▶ Given problem
Retype every line of the rows below verbatim, omitting the pictures from your answer.

▶ Given data
—————

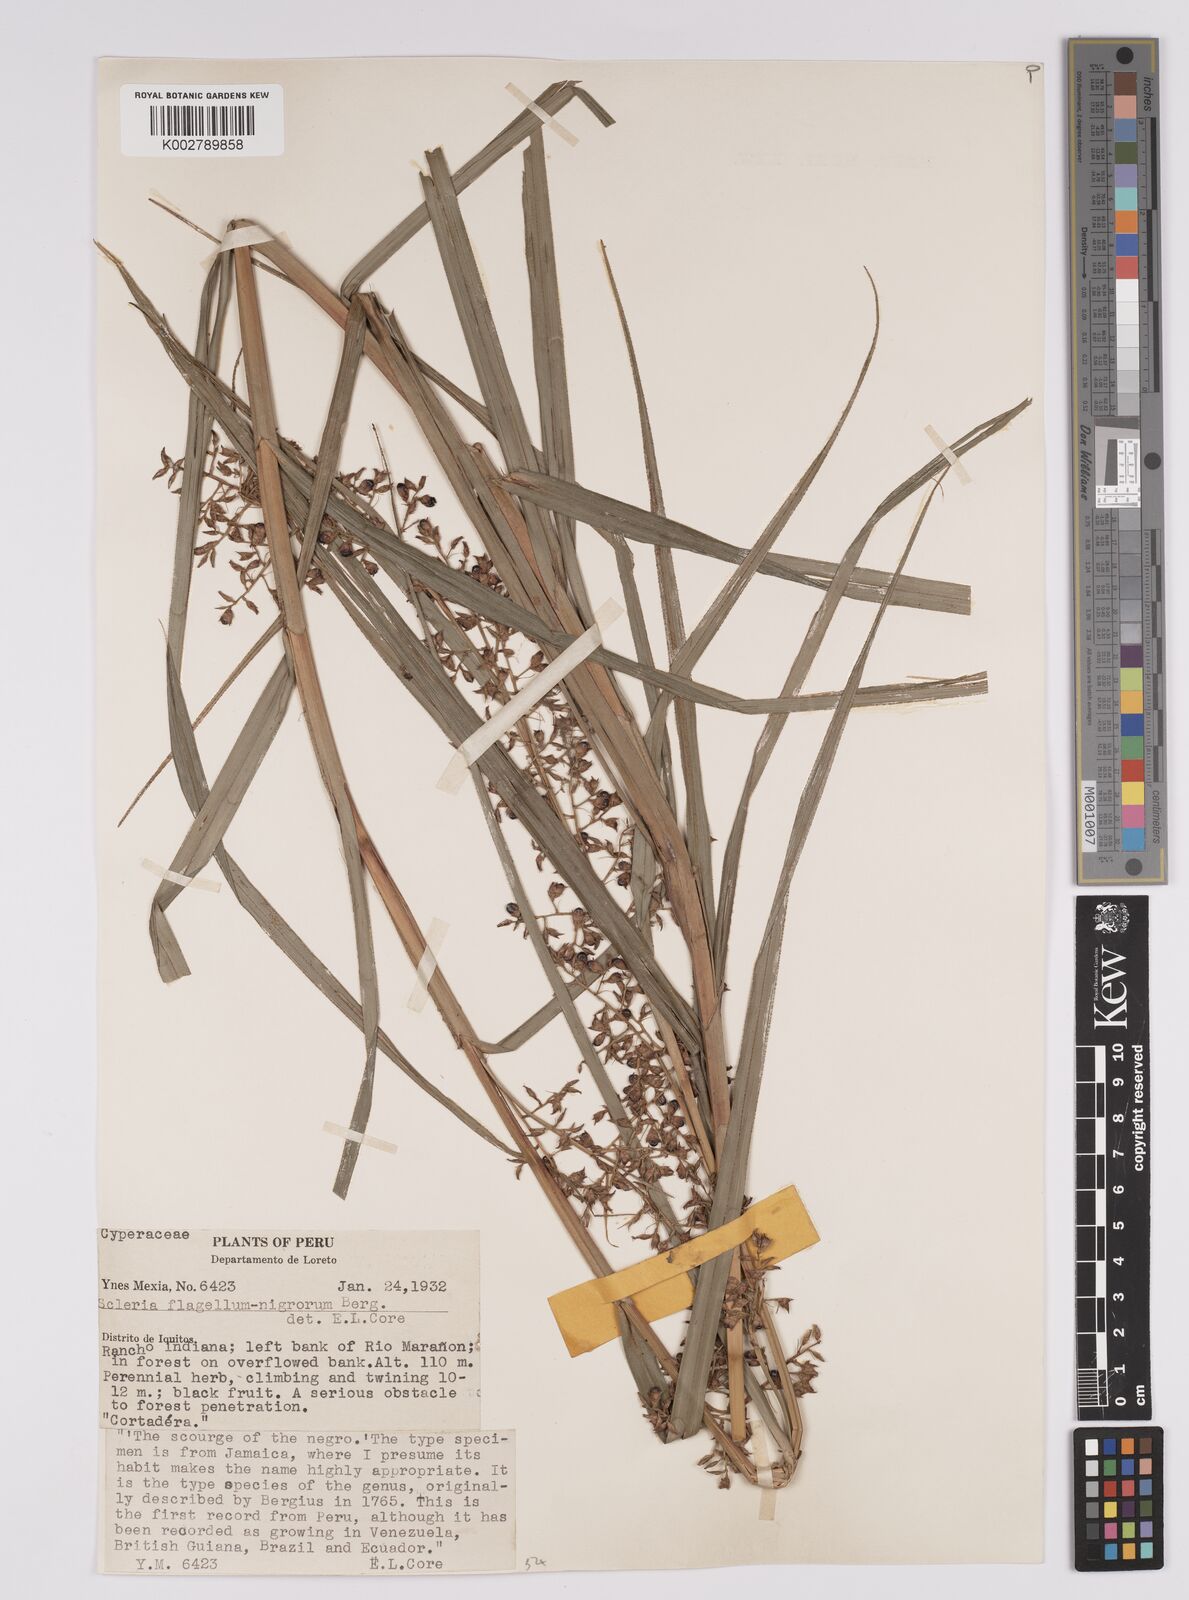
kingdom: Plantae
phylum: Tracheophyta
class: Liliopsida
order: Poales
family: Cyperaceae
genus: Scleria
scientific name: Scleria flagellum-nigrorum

—————

▶ Completed exercise
kingdom: Plantae
phylum: Tracheophyta
class: Liliopsida
order: Poales
family: Cyperaceae
genus: Scleria
scientific name: Scleria flagellum-nigrorum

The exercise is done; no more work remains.